Matrix addition and subtraction is carried out by individually adding/subtracting elements at the same index in each of the matrices. Consequently, matrices of different dimensions cannot be added or subtracted.

$$\begin{bmatrix}
    a_1 & b_1\\
    c_1 & d_1\\
\end{bmatrix} \pm \begin{bmatrix}
    a_2 & b_2\\
    c_2 & d_2\\
\end{bmatrix} = 
\begin{bmatrix}
    a_1 \pm a_2 & b_1 \pm b_2\\
    c_1 \pm c_2 & d_1 \pm d_2\\
\end{bmatrix}$$

Scalar multiplication and division of a matrix is carried out by multiplying/dividing each of the elements of the matrix by a scalar. In case of scalar addition or subraction, we convert the scalar into a matrix with each element equal to the scalar before carrying out the operation.

Exercise data =>

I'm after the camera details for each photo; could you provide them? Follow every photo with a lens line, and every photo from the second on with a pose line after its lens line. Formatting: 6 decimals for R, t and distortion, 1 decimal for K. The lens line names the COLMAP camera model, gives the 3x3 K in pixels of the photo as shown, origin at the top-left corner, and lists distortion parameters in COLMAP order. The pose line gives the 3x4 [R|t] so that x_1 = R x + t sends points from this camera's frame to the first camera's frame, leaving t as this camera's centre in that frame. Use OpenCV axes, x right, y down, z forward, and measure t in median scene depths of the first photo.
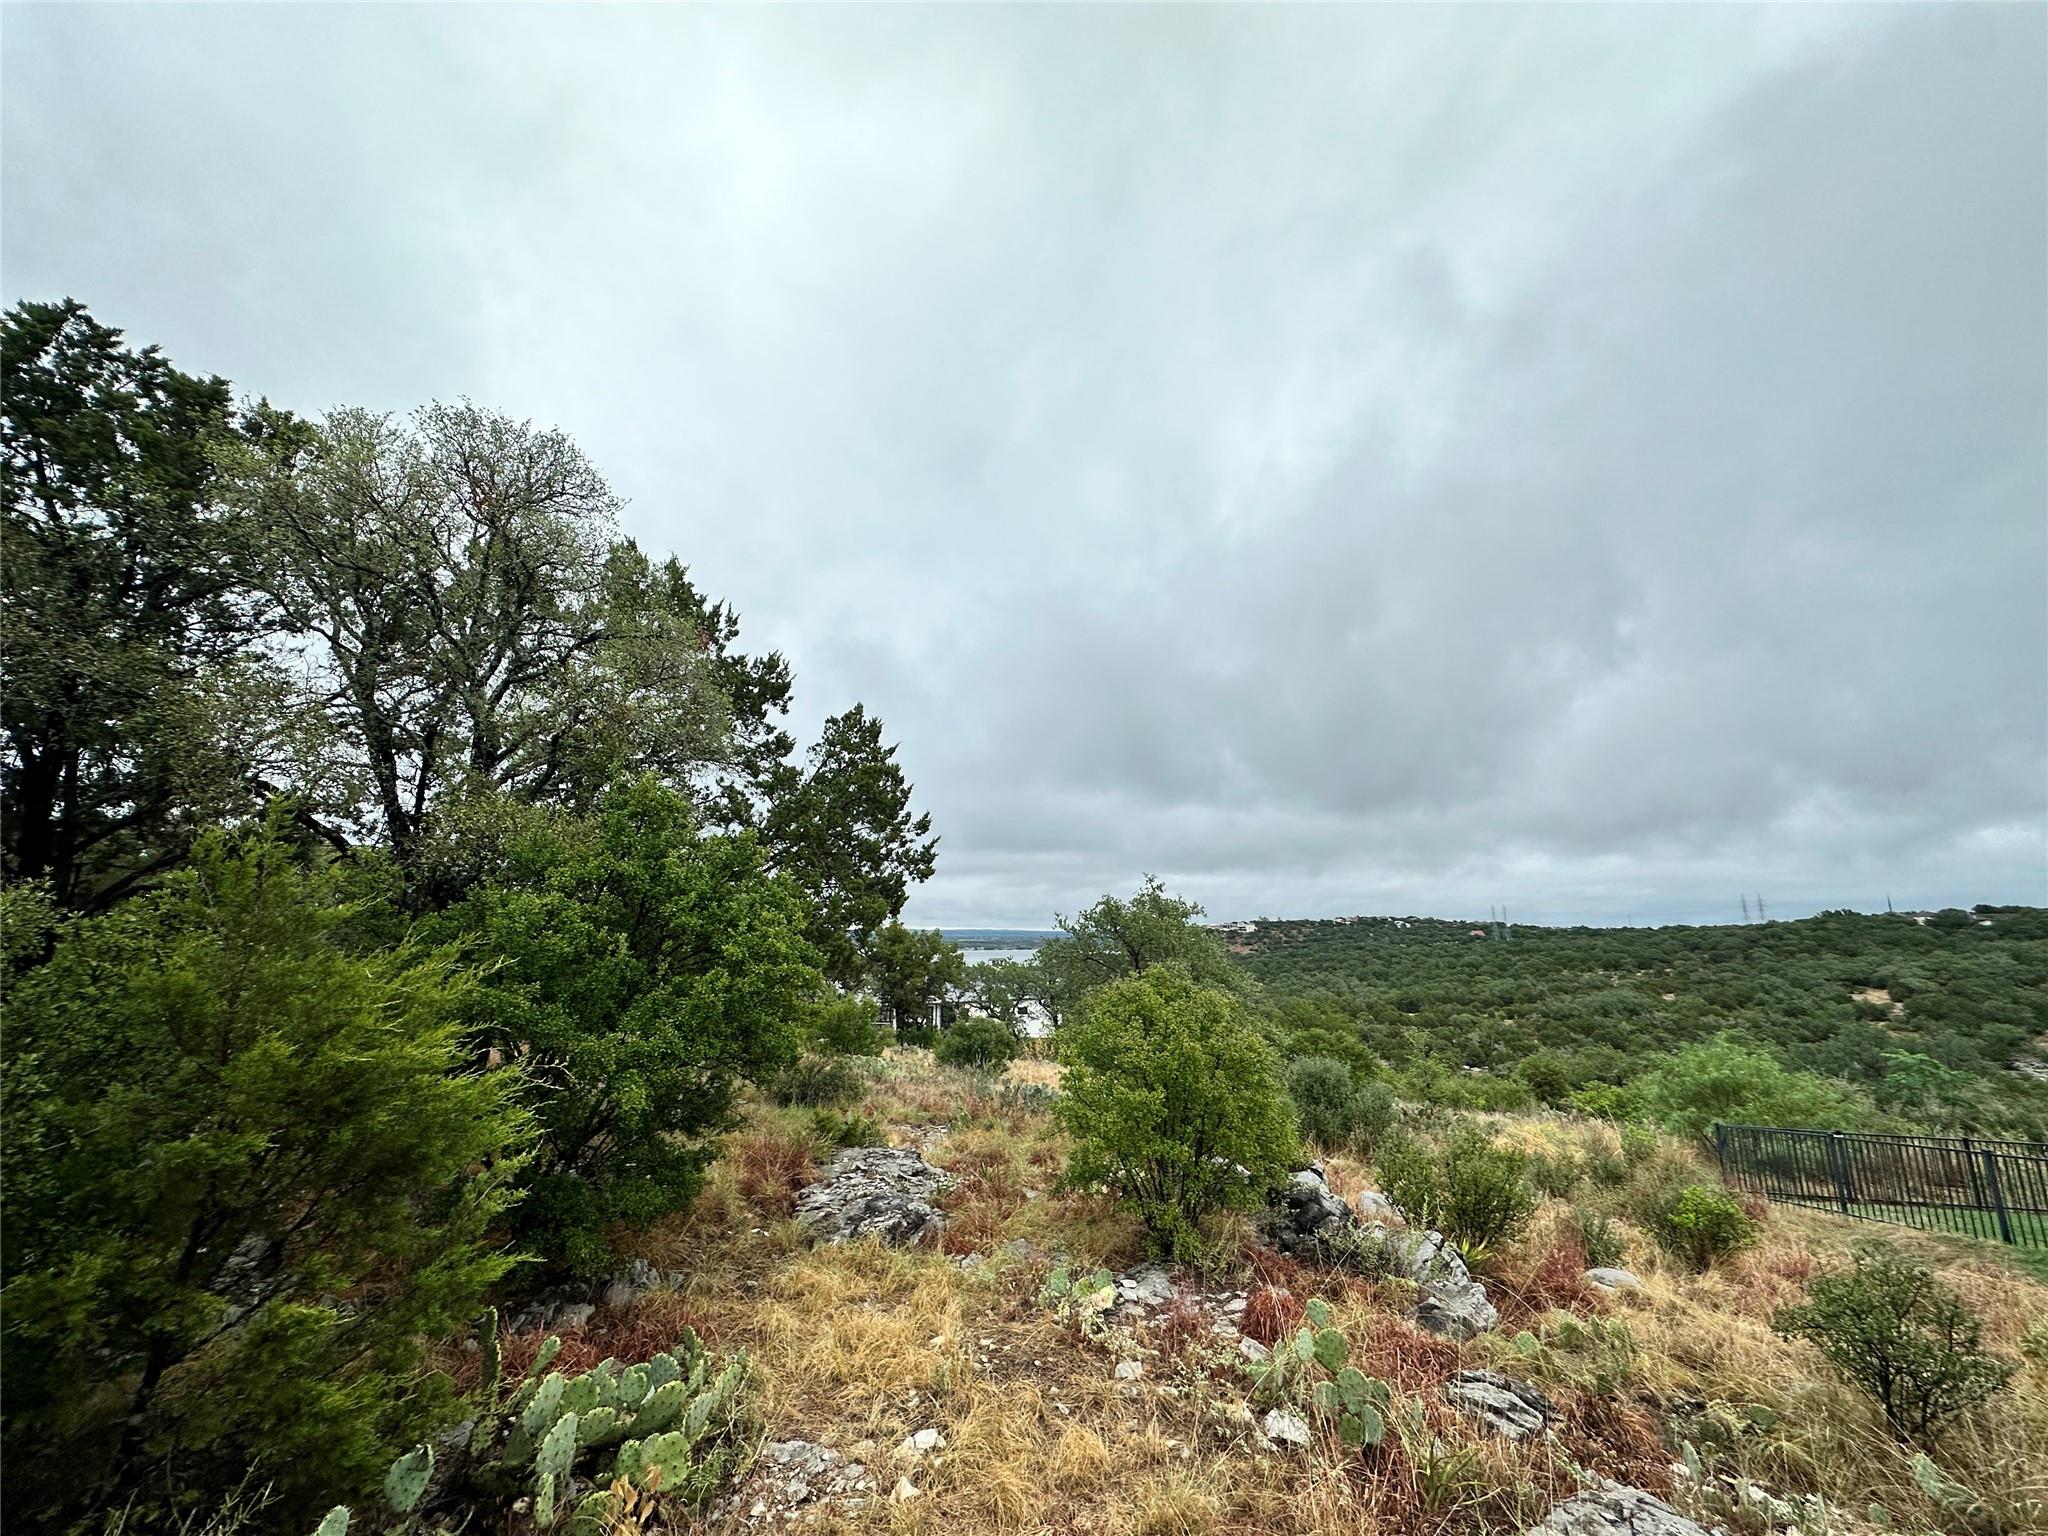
lens RADIAL K [[819.4, 0, 1022.3], [0, 819.4, 752.7], [0, 0, 1]] dist [-0.001071, 0.000445]
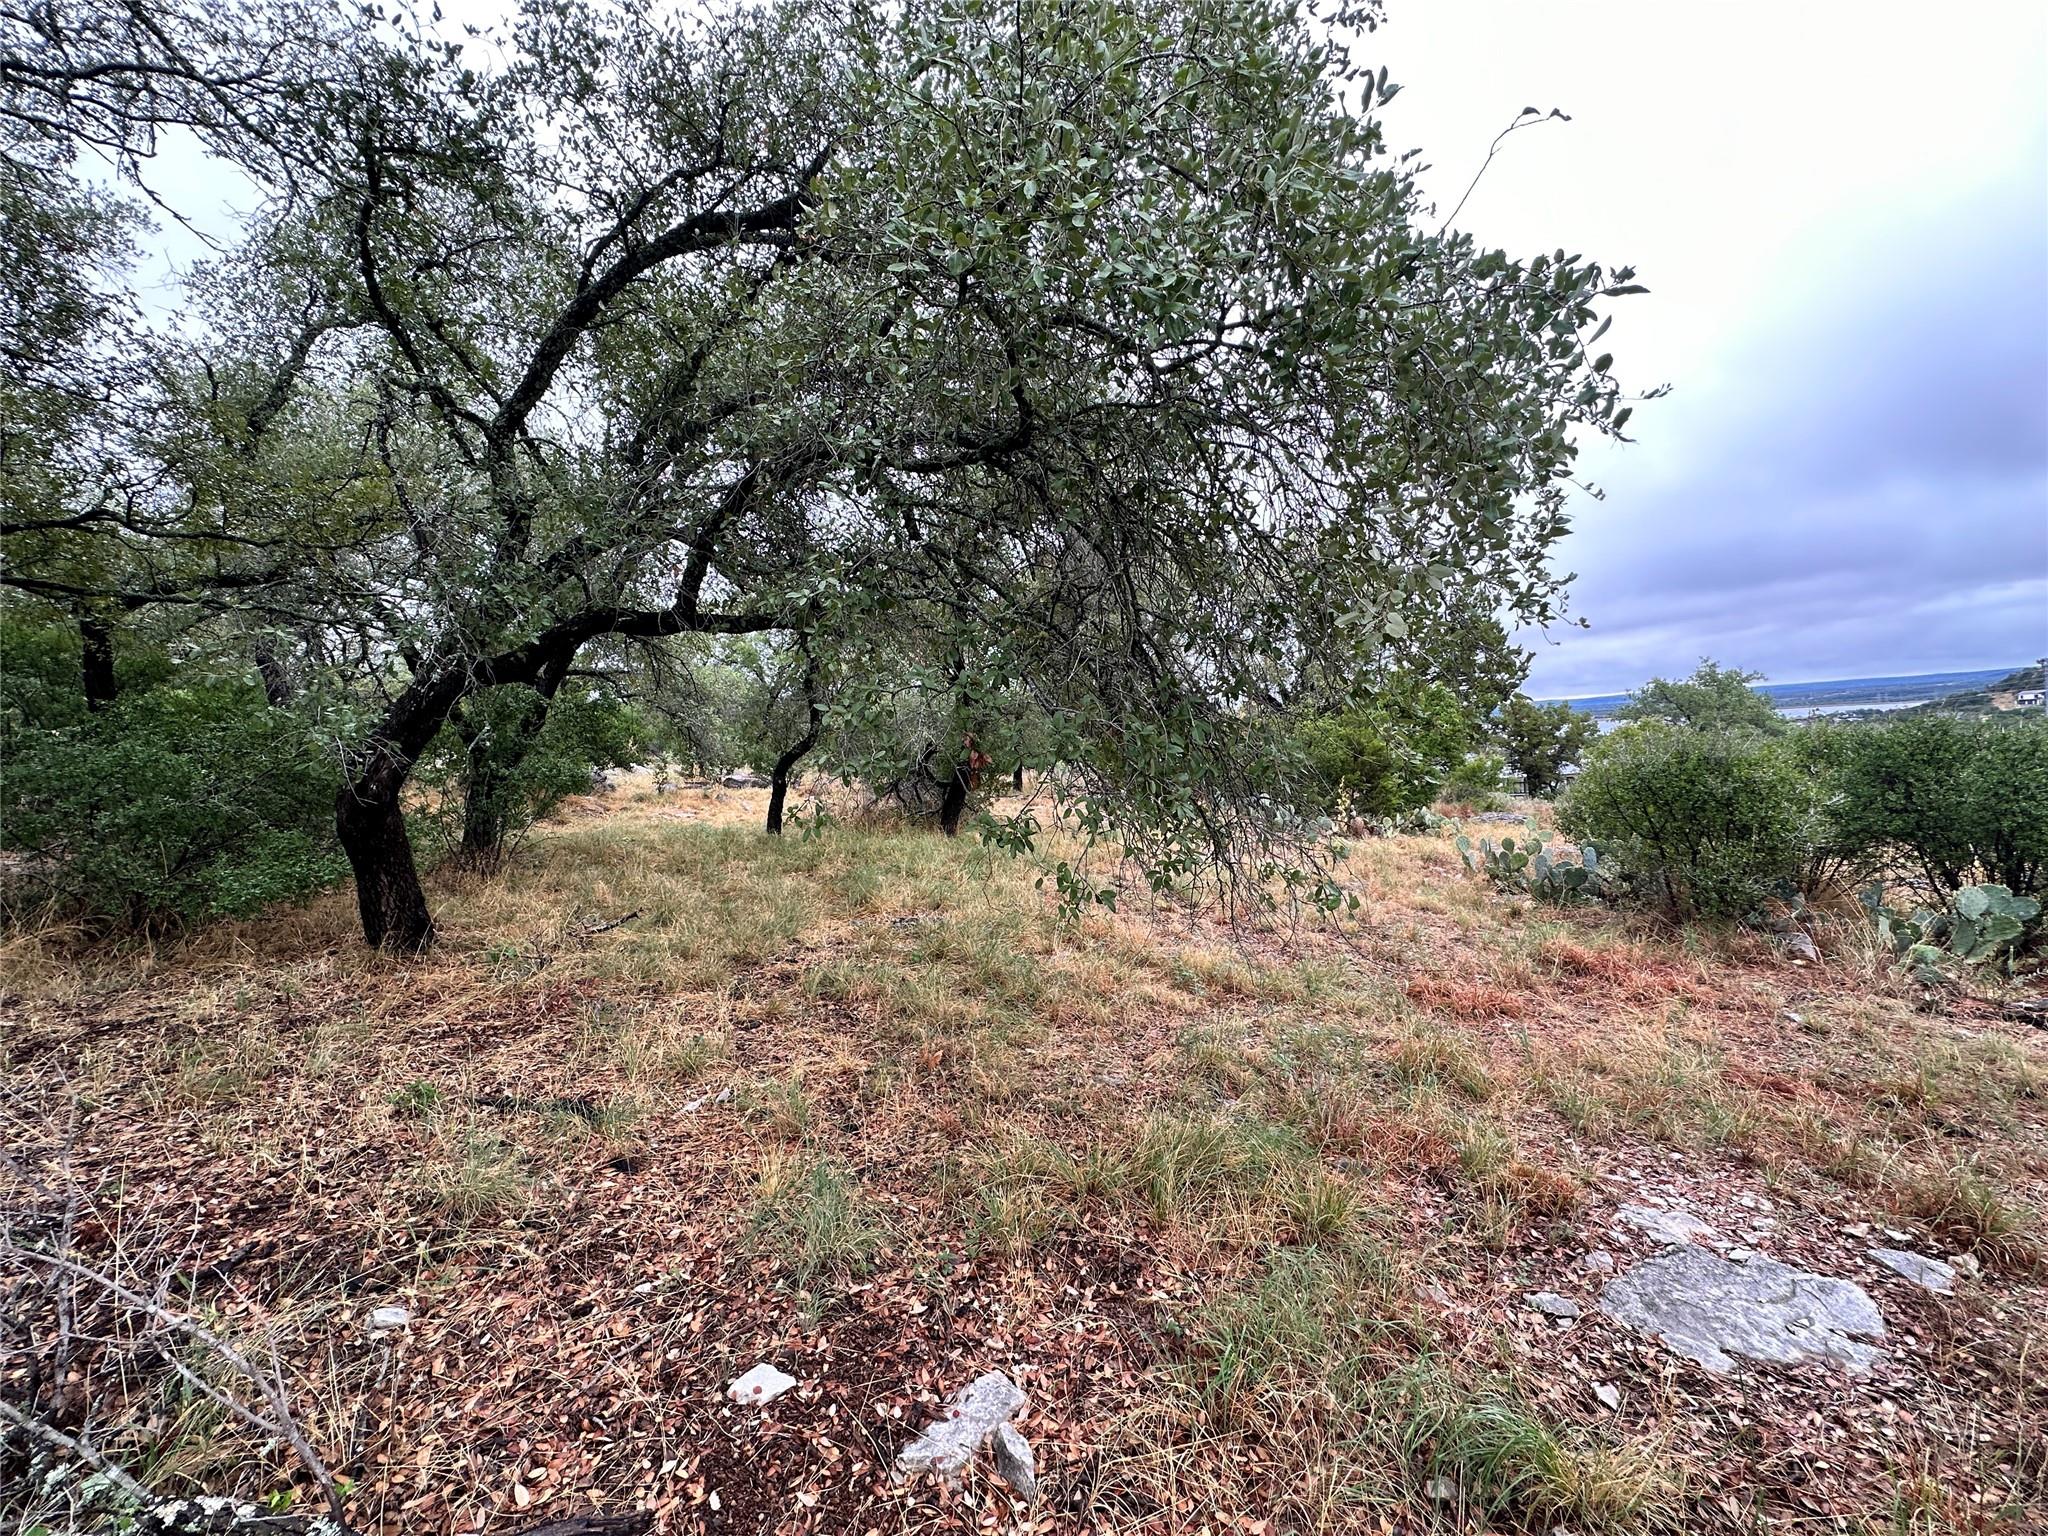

Required action 1 =>
Reproduce the matrix operations text word for word, starting at "Scalar multiplication and" and ending at "out the operation.".
Required action 2 =>
Answer these questions using the matrix operations text:
(a) Which matrices cannot be added or subtracted?
(b) How is a matrix multiplied by a scalar?
(c) Before scalar addition or subtraction, what is the scalar converted into?
Required action 3 =>
Summarize the matrix operations text in two sentences.
Work from the matrix operations text only, not the lines.

Worked solution 1 =>
Scalar multiplication and division of a matrix is carried out by multiplying/dividing each of the elements of the matrix by a scalar. In case of scalar addition or subraction, we convert the scalar into a matrix with each element equal to the scalar before carrying out the operation.

Worked solution 2 =>
(a) Matrices of different dimensions.
(b) Each of the elements of the matrix is multiplied by the scalar.
(c) A matrix with each element equal to the scalar.

Worked solution 3 =>
Matrices are added or subtracted by combining the elements at the same index, so matrices of different dimensions cannot be added or subtracted. Scalar multiplication and division act on each element of the matrix, and for scalar addition or subtraction the scalar is first turned into a matrix whose elements all equal it.